My State code follows the IRC; "*R905.2.8.3 Sidewall flashing.* Flashing against a vertical sidewall shall be by the step-flashing method. The flashing shall be a minimum of 4 inches (102 mm) high and 4 inches (102 mm) wide. At the end of the vertical sidewall the step flashing shall be turned out in a manner that directs water away from the wall and onto the roof and/or gutter." From; http://publicecodes.cyberregs.com/icod/irc/2009/icod_irc_2009_9_par033.htm

Yours may be different, though highly unlikely as most codes refer to the manufacturers directions for the warranty, and meeting product use; check with local AHJ. 

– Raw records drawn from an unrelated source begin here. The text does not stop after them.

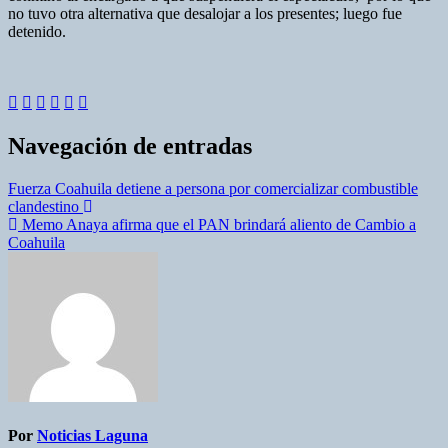
no tuvo otra alternativa que desalojar a los presentes; luego fue
detenido.
Navegación de entradas
Fuerza Coahuila detiene a persona por comercializar combustible
clandestino
Memo Anaya afirma que el PAN brindará aliento de Cambio a
Coahuila
Por
Noticias Laguna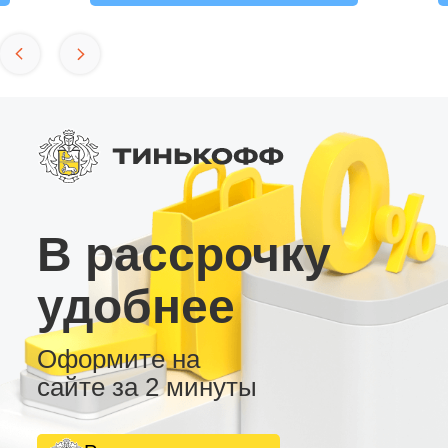
В рассрочку
удобнее
Оформите на
сайте за 2 минуты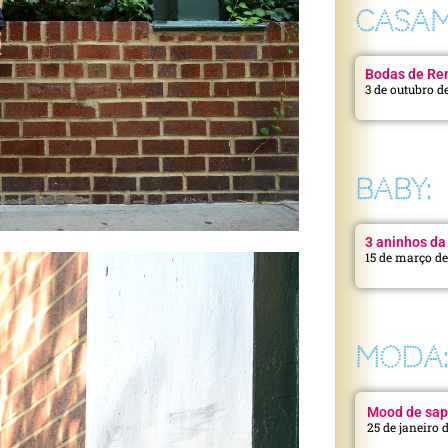
CASAM
Bodas de Ren
3 de outubro d
BABY:
3 aninhos da 
15 de março d
MODA
Mood de sap
25 de janeiro 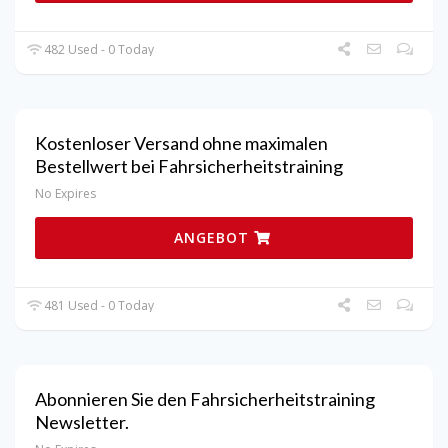
482 Used - 0 Today
Kostenloser Versand ohne maximalen
Bestellwert bei Fahrsicherheitstraining
No Expires
ANGEBOT
481 Used - 0 Today
Abonnieren Sie den Fahrsicherheitstraining
Newsletter.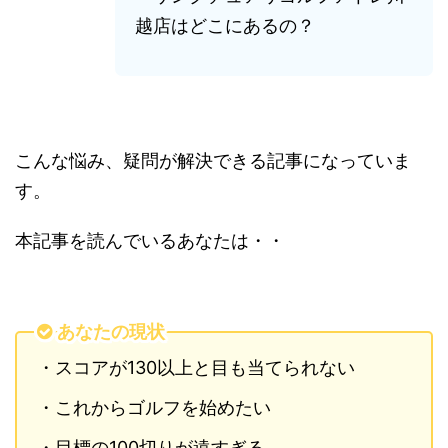
越店はどこにあるの？
こんな悩み、疑問が解決できる記事になっていま
す。
本記事を読んでいるあなたは・・
あなたの現状
・スコアが130以上と目も当てられない
・これからゴルフを始めたい
・目標の100切りが遠すぎる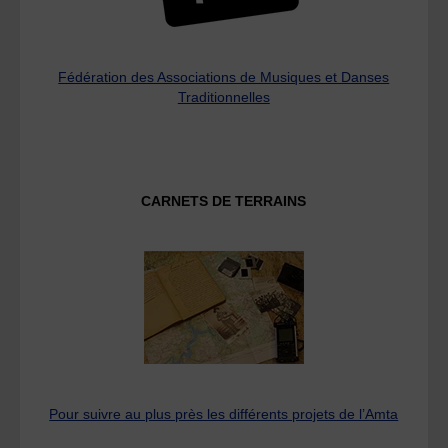
Fédération des Associations de Musiques et Danses
Traditionnelles
CARNETS DE TERRAINS
Pour suivre au plus près les différents projets de l’Amta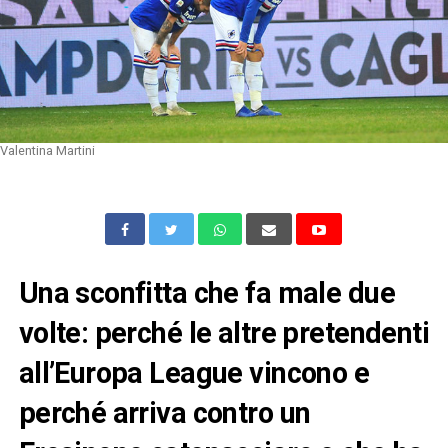
Valentina Martini
Una sconfitta che fa male due
volte: perché le altre pretendenti
all’Europa League vincono e
perché arriva contro un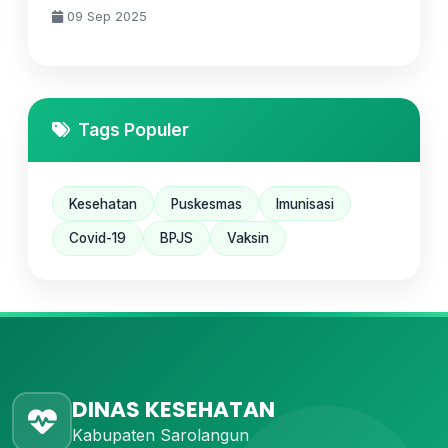
09 Sep 2025
Tags Populer
Kesehatan
Puskesmas
Imunisasi
Covid-19
BPJS
Vaksin
DINAS KESEHATAN
Kabupaten Sarolangun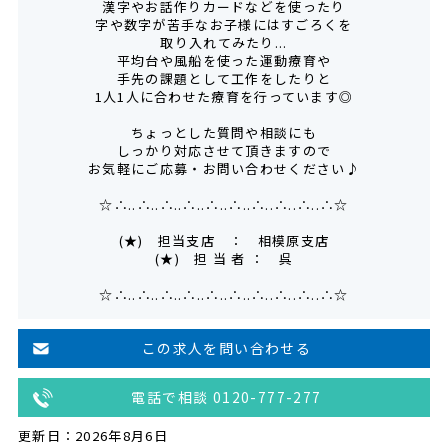
漢字やお話作りカードなどを使ったり
字や数字が苦手なお子様にはすごろくを
取り入れてみたり...
平均台や風船を使った運動療育や
手先の課題として工作をしたりと
1人1人に合わせた療育を行っています◎
ちょっとした質問や相談にも
しっかり対応させて頂きますので
お気軽にご応募・お問い合わせください♪
☆∴..∴..∴..∴..∴..∴..∴..∴..∴..∴☆
(★) 担当支店 ： 相模原支店
(★) 担 当 者 ： 呉
☆∴..∴..∴..∴..∴..∴..∴..∴..∴..∴☆
この求人を問い合わせる
電話で相談 0120-777-277
更新日：2026年8月6日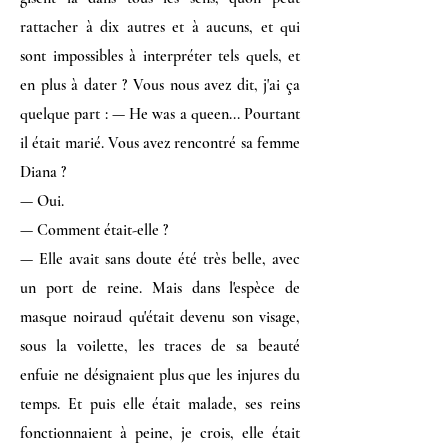
rattacher à dix autres et à aucuns, et qui
sont impossibles à interpréter tels quels, et
en plus à dater ? Vous nous avez dit, j'ai ça
quelque part : — He was a queen... Pourtant
il était marié. Vous avez rencontré sa femme
Diana ?
— Oui.
— Comment était-elle ?
— Elle avait sans doute été très belle, avec
un port de reine. Mais dans l'espèce de
masque noiraud qu'était devenu son visage,
sous la voilette, les traces de sa beauté
enfuie ne désignaient plus que les injures du
temps. Et puis elle était malade, ses reins
fonctionnaient à peine, je crois, elle était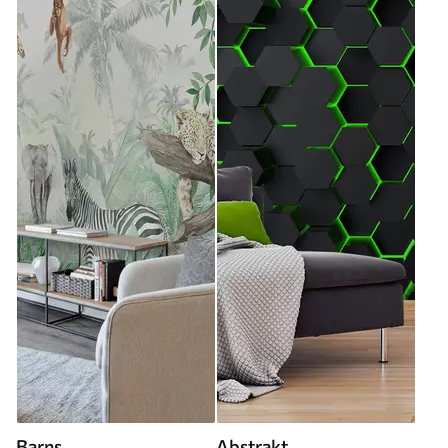
Barns
Abstrakt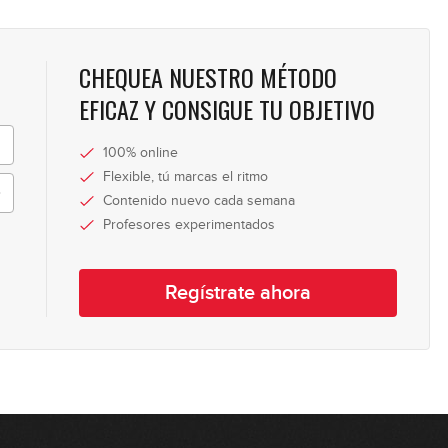
6
CHEQUEA NUESTRO MÉTODO
EFICAZ Y CONSIGUE TU OBJETIVO
7
100% online
Flexible, tú marcas el ritmo
8
Contenido nuevo cada semana
Profesores experimentados
9
Regístrate ahora
10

I have installed 5 or so different brands of asphalt and all required sidewall step flashing. From an Inspector's link; "If you see continuous, one-piece flashing like this used as sidewall flashing with shakes, shingles or slate, it’s a defective installation, no matter how often you see it." 
From; Mastering Roof Inspections: Flashing, Part 2 - InterNACHI http://www.nachi.org/flashing-part2-13.htm#ixzz2oo4UH94Z

The pictures there pretty much nailed it.

Gary

​


----------



## AndyWRS (Feb 1, 2012)

More than likely it's just a cover piece, the step flashing is hidden by it. A single pc of flashing is an indication of a potential problem, not a given that it was done incorrectly...it just requires a bit more investigating before it's called incorrect. 

The debris issue is valid though, I would be hesitant to do such a detail if the roof collects a lot of debris. But if the HO complained about the side wall look with step flashing, I would cover it up with a similar detail to Toms.


----------



## Tom Struble (Dec 29, 2008)

the small 3/4 '' return is a non issue as to debris or mold,actually much less of an issue had there been a trim board installed

when you elevate the siding on a rake wall the tins must be much larger,they weren't which required the counter,it's removable and much better looking than exposed tins


----------